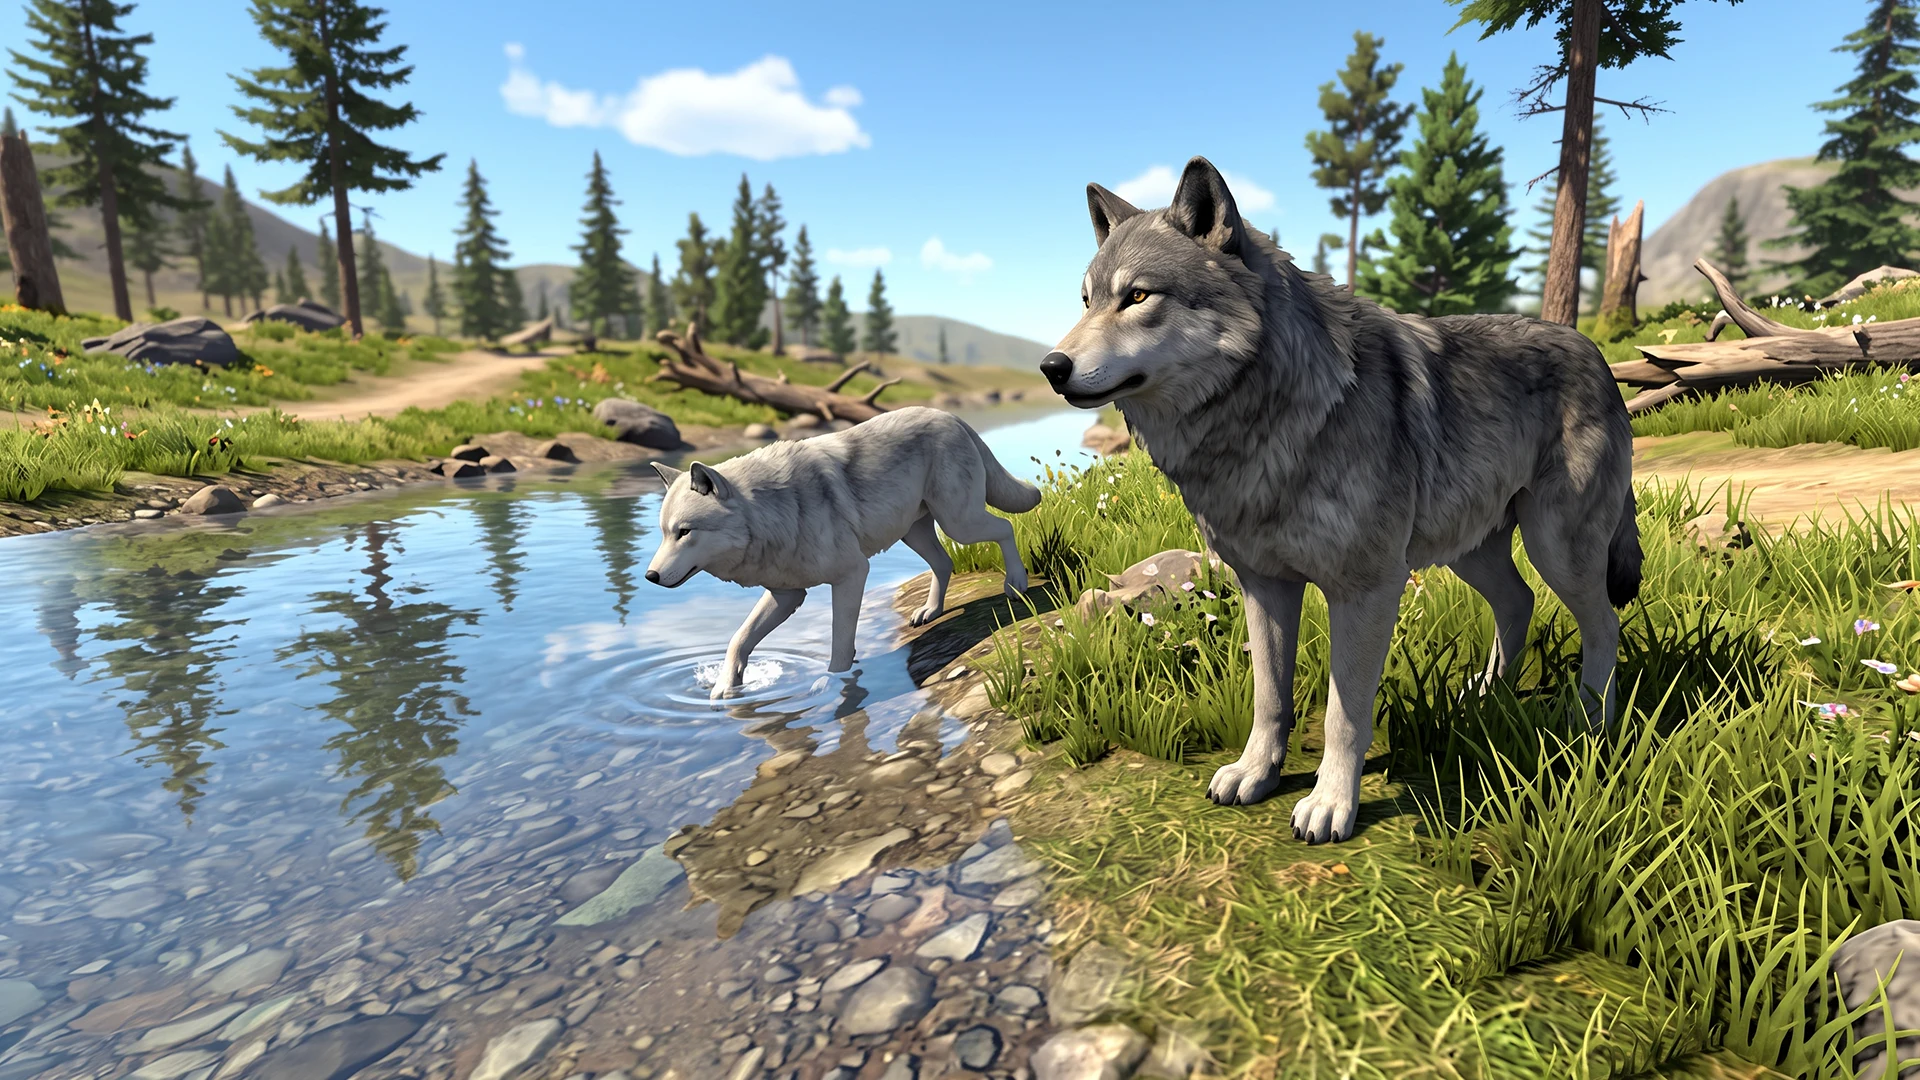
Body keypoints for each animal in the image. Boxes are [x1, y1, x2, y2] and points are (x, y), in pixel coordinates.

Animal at [644, 406, 1042, 699]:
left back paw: (1016, 584)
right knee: (944, 562)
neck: (771, 511)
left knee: (1005, 528)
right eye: (664, 534)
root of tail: (952, 416)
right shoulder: (787, 595)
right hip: (915, 533)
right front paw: (727, 687)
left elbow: (839, 640)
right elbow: (738, 639)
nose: (650, 576)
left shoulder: (852, 574)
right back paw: (931, 611)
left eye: (684, 532)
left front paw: (834, 684)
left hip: (959, 523)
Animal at [1041, 157, 1641, 844]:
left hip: (1555, 549)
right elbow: (1269, 697)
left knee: (1604, 624)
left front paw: (1331, 805)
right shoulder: (1264, 586)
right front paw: (1256, 773)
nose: (1051, 367)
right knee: (1518, 604)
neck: (1268, 422)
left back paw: (1590, 722)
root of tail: (1597, 354)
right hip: (1470, 551)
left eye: (1137, 297)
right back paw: (1484, 696)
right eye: (1086, 302)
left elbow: (1342, 713)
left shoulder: (1366, 589)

--------------------------------------------------

* [Task]
Produce the entries above once more, exactly as given, with each picture left out.

* [Exercise solution]
Body keypoints for each animal in the image. Boxes are [x1, y1, x2, y2] and points are (x, y), in pixel coordinates.

Animal at [644, 406, 1042, 699]:
left back paw: (1016, 584)
right knee: (944, 562)
neck: (771, 511)
left knee: (1005, 528)
right eye: (664, 534)
root of tail: (952, 416)
right shoulder: (787, 595)
right hip: (915, 533)
right front paw: (727, 687)
left elbow: (839, 640)
right elbow: (738, 639)
nose: (650, 576)
left shoulder: (852, 574)
right back paw: (931, 611)
left eye: (684, 532)
left front paw: (834, 684)
left hip: (959, 523)
Animal at [1041, 157, 1641, 844]:
left hip: (1555, 549)
right elbow: (1269, 697)
left knee: (1604, 624)
left front paw: (1331, 805)
right shoulder: (1264, 586)
right front paw: (1256, 773)
nose: (1051, 367)
right knee: (1518, 604)
neck: (1268, 422)
left back paw: (1590, 722)
root of tail: (1597, 354)
right hip: (1470, 551)
left eye: (1137, 297)
right back paw: (1484, 696)
right eye: (1086, 302)
left elbow: (1342, 713)
left shoulder: (1366, 589)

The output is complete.